Thursday, September 1, 2011

The economics of emigration

Read Michael A. Clemens's paper Economics and Emigration: Trillion-Dollar Bills on the Sidewalk?, from the Journal of Economic Perspectives.



How large are the economic losses caused by barriers to emigration? Research on this question has been distinguished by its rarity and obscurity, but the few estimates we have should make economists’ jaws hit their desks. When it comes to policies that restrict emigration, there appear to be trillion-dollar bills on the sidewalk.

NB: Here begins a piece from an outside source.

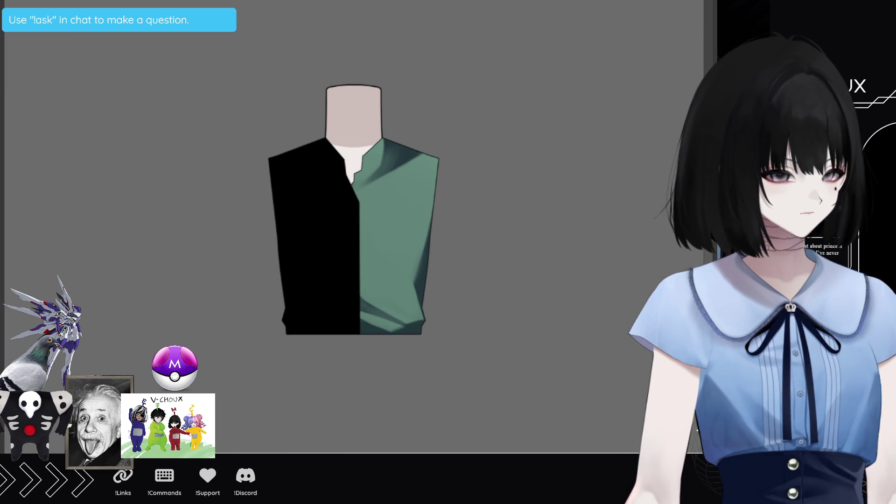
{"action": "left_click_drag", "start_coordinate": [270, 164], "coordinate": [274, 225]}
{"action": "left_click_drag", "start_coordinate": [224, 270], "coordinate": [256, 266]}
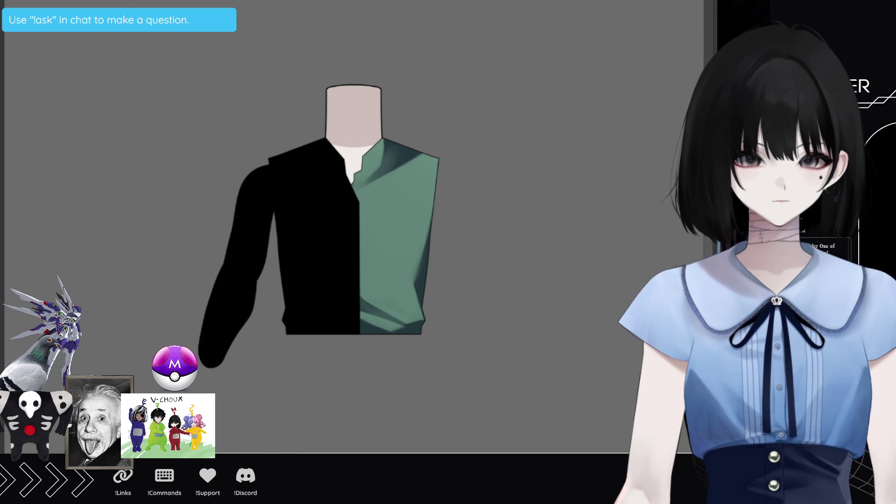
Fill the arm with skin colour and try a soft shadow near the elbow
{"action": "left_click_drag", "start_coordinate": [268, 166], "coordinate": [280, 174]}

The paper goes on to argue that not only are the negative economical effects of emigration, on both the country of departure and arrival, overestimated, but that the positive impact on the world economy is greatly underestimated. For instance:



In historical cases of large reductions in barriers to labor mobility between high-income and low-income populations or regions, those with high wages have not experienced a large decline. For example, wages of whites in South Africa have not shown important declines since the end of the apartheid regime, despite the total removal of very large barriers to the physical movement and occupational choice of a poor population that outnumbered the rich population six to one. The recent advent of unlimited labor mobility between some Eastern European countries and Great Britain, though accompanied by large and sudden migration flows, has not caused important declines in British wages.


Or, in other words:







In my mind, what this simply means is that the most effective development aid we can give to third world countries is to let more of their citizens move here. This would lead to increased prosperity for us and them, or in other words, everyone. Most often, the economic argument against immigration is framed as in the video above. Perhaps the second-most common argument seems to assume that in each country, there are a fixed amount of jobs. Given that this involves jettisoning even the most basic understandings of how a market economy works, it's almost unbelievable that it can be advanced as an argument. To some extent, I suppose that speaks to the level of economic understanding imparted by our school systems.



There is no data that suggests that "unchecked immigration" would destroy Europe economically; on the contrary, there is data that much broader immigration would enrich the world immensely.